» **Task to carry out**
Your answer should restate each line of the data below word for word.

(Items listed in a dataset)

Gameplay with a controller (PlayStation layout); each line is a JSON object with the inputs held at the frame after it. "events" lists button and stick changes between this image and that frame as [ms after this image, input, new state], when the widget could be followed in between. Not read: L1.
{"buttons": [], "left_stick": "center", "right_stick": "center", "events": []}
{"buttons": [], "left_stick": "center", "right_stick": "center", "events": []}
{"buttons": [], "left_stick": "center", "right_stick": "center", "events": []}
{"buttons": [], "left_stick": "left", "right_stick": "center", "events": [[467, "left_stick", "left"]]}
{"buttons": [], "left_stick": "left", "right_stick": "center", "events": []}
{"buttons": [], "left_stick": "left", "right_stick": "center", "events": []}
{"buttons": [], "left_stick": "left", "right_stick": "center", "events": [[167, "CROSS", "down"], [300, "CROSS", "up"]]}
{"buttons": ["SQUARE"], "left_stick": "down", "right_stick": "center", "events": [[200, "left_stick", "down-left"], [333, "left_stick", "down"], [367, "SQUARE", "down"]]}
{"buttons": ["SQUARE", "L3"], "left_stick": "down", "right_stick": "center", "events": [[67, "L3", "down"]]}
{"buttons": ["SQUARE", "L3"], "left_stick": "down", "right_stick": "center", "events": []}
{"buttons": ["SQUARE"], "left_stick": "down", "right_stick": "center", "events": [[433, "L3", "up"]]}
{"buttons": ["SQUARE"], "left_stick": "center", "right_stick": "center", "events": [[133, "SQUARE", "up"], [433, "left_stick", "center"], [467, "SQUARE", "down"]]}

» **Solution to this task**
Gameplay with a controller (PlayStation layout); each line is a JSON object with the inputs held at the frame after it. "events" lists button and stick changes between this image and that frame as [ms after this image, input, new state], when the widget could be followed in between. Not read: L1.
{"buttons": [], "left_stick": "center", "right_stick": "center", "events": []}
{"buttons": [], "left_stick": "center", "right_stick": "center", "events": []}
{"buttons": [], "left_stick": "center", "right_stick": "center", "events": []}
{"buttons": [], "left_stick": "left", "right_stick": "center", "events": [[467, "left_stick", "left"]]}
{"buttons": [], "left_stick": "left", "right_stick": "center", "events": []}
{"buttons": [], "left_stick": "left", "right_stick": "center", "events": []}
{"buttons": [], "left_stick": "left", "right_stick": "center", "events": [[167, "CROSS", "down"], [300, "CROSS", "up"]]}
{"buttons": ["SQUARE"], "left_stick": "down", "right_stick": "center", "events": [[200, "left_stick", "down-left"], [333, "left_stick", "down"], [367, "SQUARE", "down"]]}
{"buttons": ["SQUARE", "L3"], "left_stick": "down", "right_stick": "center", "events": [[67, "L3", "down"]]}
{"buttons": ["SQUARE", "L3"], "left_stick": "down", "right_stick": "center", "events": []}
{"buttons": ["SQUARE"], "left_stick": "down", "right_stick": "center", "events": [[433, "L3", "up"]]}
{"buttons": ["SQUARE"], "left_stick": "center", "right_stick": "center", "events": [[133, "SQUARE", "up"], [433, "left_stick", "center"], [467, "SQUARE", "down"]]}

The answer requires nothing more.